Ray Ozzie will help in saving all of our asses if we let him.

I had a hard time hearing him, as most of my co-workers attention drifted off and started chatting during his speech, but what I did hear gave me hope that the Microsoft that I really wanted to join might just be the one he helps to bring about. If you missed what he had to say, go listen to it. Twice.

Ray is not stuck in the past, fighting the last fight. He's firmly looking to the future what needs to be done to get us there and be a solid, respected competitor. And he might just help us realize that the future looks a lot more like this instead of this.

Next Up: Delegated to the Dustbin of History


  1. Hey, welcome back. I didn't go to the company meeting, didn't even watch it. After many years at the company, I've never gone. So have to resist the urge to puke. Plus, I'm pretty sure that being kept in that stadium for that length of time is against the Geneva Convention.

    I've had some meetings with Ray, and the jury is still out. At the end of the day, he's fighting a massive old boy network in the exec ranks and he will report to Steve. Steve has to go.

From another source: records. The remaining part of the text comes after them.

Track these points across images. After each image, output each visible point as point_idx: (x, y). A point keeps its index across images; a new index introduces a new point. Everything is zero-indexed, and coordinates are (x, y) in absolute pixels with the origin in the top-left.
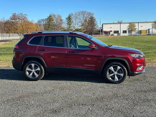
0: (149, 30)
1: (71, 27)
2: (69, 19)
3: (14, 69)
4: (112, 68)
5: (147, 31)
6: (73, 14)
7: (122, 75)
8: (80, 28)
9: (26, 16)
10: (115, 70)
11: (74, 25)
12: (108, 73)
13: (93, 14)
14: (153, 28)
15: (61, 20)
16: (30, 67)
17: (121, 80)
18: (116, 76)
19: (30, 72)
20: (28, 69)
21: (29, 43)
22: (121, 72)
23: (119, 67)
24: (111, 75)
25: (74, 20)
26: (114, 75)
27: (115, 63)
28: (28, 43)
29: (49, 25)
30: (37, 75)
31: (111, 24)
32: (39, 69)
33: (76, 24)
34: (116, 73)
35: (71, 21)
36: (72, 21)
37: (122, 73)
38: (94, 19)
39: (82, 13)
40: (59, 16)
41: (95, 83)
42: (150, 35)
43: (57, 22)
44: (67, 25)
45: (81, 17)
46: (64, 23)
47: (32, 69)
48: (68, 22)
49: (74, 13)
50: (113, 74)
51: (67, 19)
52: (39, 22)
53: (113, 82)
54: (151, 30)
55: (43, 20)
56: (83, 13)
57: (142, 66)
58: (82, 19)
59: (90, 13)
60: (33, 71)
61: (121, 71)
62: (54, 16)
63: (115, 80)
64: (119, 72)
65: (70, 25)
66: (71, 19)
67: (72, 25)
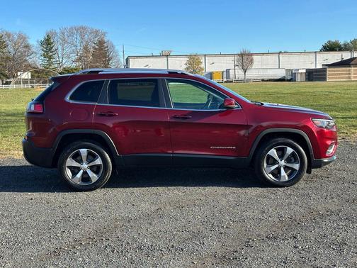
0: (228, 71)
1: (52, 63)
2: (48, 43)
5: (225, 73)
6: (56, 34)
7: (297, 166)
8: (74, 65)
10: (281, 157)
11: (61, 59)
12: (265, 165)
13: (104, 34)
14: (236, 67)
15: (27, 46)
16: (77, 157)
17: (295, 177)
18: (282, 170)
19: (75, 171)
20: (70, 162)
21: (71, 98)
22: (293, 160)
23: (290, 150)
24: (273, 168)
25: (60, 47)
26: (279, 168)
27: (281, 140)
28: (67, 99)
30: (94, 177)
31: (147, 57)
32: (99, 161)
33: (65, 56)
34: (283, 163)
35: (52, 48)
36: (54, 48)
37: (296, 161)
38: (105, 45)
39: (77, 30)
40: (23, 38)
42: (232, 82)
43: (16, 51)
44: (42, 58)
45: (77, 39)
46: (35, 53)
48: (45, 52)
49: (58, 31)
50: (277, 166)
51: (42, 44)
53: (277, 183)
54: (232, 72)
56: (81, 31)
57: (334, 146)
58: (79, 45)
59: (97, 31)
60: (85, 166)
61: (292, 158)
62: (9, 35)
63: (282, 180)
64: (288, 160)
65: (50, 58)
66: (52, 43)
67: (55, 59)
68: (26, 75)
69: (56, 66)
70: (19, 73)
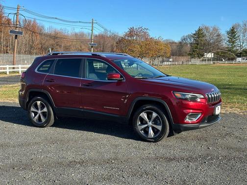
1: (235, 46)
2: (232, 33)
3: (20, 106)
4: (144, 115)
6: (239, 25)
9: (148, 31)
10: (149, 118)
11: (242, 43)
15: (219, 35)
16: (36, 106)
18: (150, 128)
19: (36, 114)
20: (33, 109)
21: (38, 70)
24: (143, 127)
25: (242, 34)
26: (148, 127)
28: (36, 70)
29: (198, 44)
32: (45, 110)
33: (245, 41)
34: (150, 123)
35: (235, 35)
36: (237, 36)
37: (160, 124)
40: (215, 29)
41: (118, 138)
43: (211, 38)
44: (228, 43)
46: (224, 39)
47: (38, 109)
48: (230, 38)
49: (241, 24)
51: (228, 33)
52: (184, 39)
53: (145, 139)
55: (189, 37)
57: (200, 115)
60: (39, 112)
62: (207, 28)
63: (149, 136)
65: (233, 42)
66: (235, 32)
67: (237, 43)
68: (210, 55)
69: (238, 48)
70: (205, 54)
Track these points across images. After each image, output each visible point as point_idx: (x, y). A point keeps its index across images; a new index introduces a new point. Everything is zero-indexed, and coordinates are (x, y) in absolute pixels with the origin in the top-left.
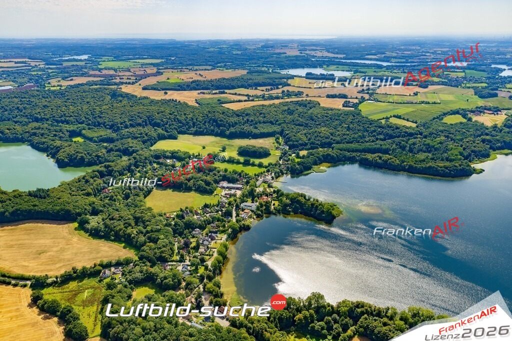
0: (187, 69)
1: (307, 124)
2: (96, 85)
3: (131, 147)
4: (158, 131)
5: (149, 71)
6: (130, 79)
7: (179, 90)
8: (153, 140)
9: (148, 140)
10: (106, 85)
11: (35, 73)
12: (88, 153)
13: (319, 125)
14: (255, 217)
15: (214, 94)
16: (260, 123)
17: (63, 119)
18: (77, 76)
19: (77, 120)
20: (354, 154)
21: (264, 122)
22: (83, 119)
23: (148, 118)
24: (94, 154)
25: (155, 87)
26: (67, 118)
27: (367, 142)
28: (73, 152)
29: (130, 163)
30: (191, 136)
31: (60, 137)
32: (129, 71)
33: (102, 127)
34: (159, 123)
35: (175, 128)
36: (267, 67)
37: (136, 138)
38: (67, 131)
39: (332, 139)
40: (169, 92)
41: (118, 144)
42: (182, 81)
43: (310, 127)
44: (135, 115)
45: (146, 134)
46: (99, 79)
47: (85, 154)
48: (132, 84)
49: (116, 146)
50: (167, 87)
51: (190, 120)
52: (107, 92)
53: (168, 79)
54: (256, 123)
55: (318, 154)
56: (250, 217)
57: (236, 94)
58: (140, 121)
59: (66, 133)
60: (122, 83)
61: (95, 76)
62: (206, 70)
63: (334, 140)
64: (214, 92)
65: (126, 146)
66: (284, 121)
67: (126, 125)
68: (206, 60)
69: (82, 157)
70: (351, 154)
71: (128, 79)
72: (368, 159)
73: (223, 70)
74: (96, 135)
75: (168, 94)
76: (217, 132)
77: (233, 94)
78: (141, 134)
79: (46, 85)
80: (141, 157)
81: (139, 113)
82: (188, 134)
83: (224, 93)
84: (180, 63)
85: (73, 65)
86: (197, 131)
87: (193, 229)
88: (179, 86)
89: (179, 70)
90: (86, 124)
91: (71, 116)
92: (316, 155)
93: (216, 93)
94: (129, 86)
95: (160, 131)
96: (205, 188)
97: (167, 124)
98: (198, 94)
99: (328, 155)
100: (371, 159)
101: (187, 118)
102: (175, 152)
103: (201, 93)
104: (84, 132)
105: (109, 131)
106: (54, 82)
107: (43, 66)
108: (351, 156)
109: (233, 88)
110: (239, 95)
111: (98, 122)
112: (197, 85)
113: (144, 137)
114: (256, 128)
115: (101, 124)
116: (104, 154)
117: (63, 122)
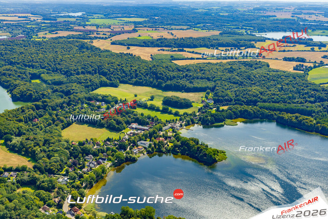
0: (163, 28)
1: (242, 83)
2: (74, 38)
3: (73, 90)
4: (101, 79)
5: (127, 28)
6: (106, 35)
7: (143, 46)
8: (94, 86)
9: (91, 85)
10: (82, 39)
11: (30, 26)
12: (36, 92)
13: (254, 84)
14: (145, 153)
15: (173, 51)
16: (198, 78)
17: (30, 64)
18: (62, 30)
19: (40, 65)
20: (272, 113)
21: (201, 78)
22: (46, 65)
23: (98, 67)
24: (41, 92)
25: (122, 42)
26: (34, 64)
27: (295, 103)
28: (25, 90)
29: (64, 101)
30: (131, 86)
31: (23, 78)
32: (109, 27)
33: (58, 72)
34: (106, 73)
35: (118, 78)
36: (245, 29)
37: (80, 83)
38: (30, 73)
39: (259, 98)
40: (132, 48)
41: (64, 87)
42: (151, 38)
43: (245, 85)
44: (88, 64)
45: (90, 81)
46: (78, 33)
47: (34, 92)
48: (105, 39)
49: (61, 88)
50: (133, 43)
51: (133, 72)
52: (77, 44)
53: (140, 36)
54: (193, 79)
55: (236, 109)
56: (142, 152)
57: (193, 52)
58: (90, 69)
59: (28, 75)
60: (96, 38)
61: (76, 31)
62: (181, 29)
63: (261, 99)
64: (174, 49)
65: (69, 89)
66: (221, 78)
67: (78, 72)
68: (188, 20)
69: (31, 94)
70: (269, 112)
71: (104, 34)
72: (283, 118)
73: (197, 31)
74: (51, 78)
75: (131, 49)
76: (155, 83)
77: (190, 52)
78: (86, 80)
79: (34, 37)
80: (76, 97)
81: (92, 62)
82: (129, 84)
83: (183, 51)
84: (161, 23)
85: (65, 21)
86: (137, 81)
87: (87, 155)
88: (144, 43)
89: (154, 29)
90: (46, 70)
91: (37, 62)
92: (234, 110)
93: (175, 51)
94: (101, 40)
95: (104, 79)
96: (114, 126)
97: (112, 74)
98: (159, 50)
99: (246, 111)
100: (287, 118)
101: (132, 69)
102: (105, 97)
103: (161, 50)
104: (42, 75)
105: (63, 76)
106: (41, 34)
107: (40, 21)
108: (269, 114)
109: (195, 46)
110: (196, 53)
111: (56, 68)
112: (161, 43)
113: (87, 83)
114: (191, 82)
115: (59, 70)
116: (49, 94)
117: (29, 66)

    Glad to have you back....

    Now let's go beat Gapplony...I mean, it's not like IBM isn't actually there... duh.

  2. Apple is a threat. Just a different one than we're used to dealing with.

    Apple is using our own strategy against us... slow and steady wins the ultimate race. Apple is going to take it's time to slowly capture market share, to slowly enter into business markets, to slowly introduce new technologies. Why? So as not to attract the attention of the likes of us.

    They've got you fooled. Look at their stock performance over last 5 years. Look at ours. Look at Sony's and Linux companies too since you mentioned them as well.

    Now tell me they (AAPL) are not able to hire more talent than us, than Sony, than RedHat.

    This keeps up, just like with Google today, the real competition will be for resources.

  3. I don't discount that Apple is a competitive threat. My point was that leadership makes more noise about other competitors yet always trots out Apple as a tough competitor without clearly locating them on the competition map.

    My other point is that by focusing on the platform metric we're fighting the last war, which is way over. It's like American Standard vs. Kohler plumbing fixtures; people pick them for style, but they both give you water. No one other than those companies and their shareholders care what their market share of fixtures are.

    I also keep hearing about this scramble for talented resources (smart people) like it's some zero-sum game. It's not.

    You only need to have exactly one person smarter than your competition on your team in order to beat them. The really hard part is listening to them and doing what they tell you to do.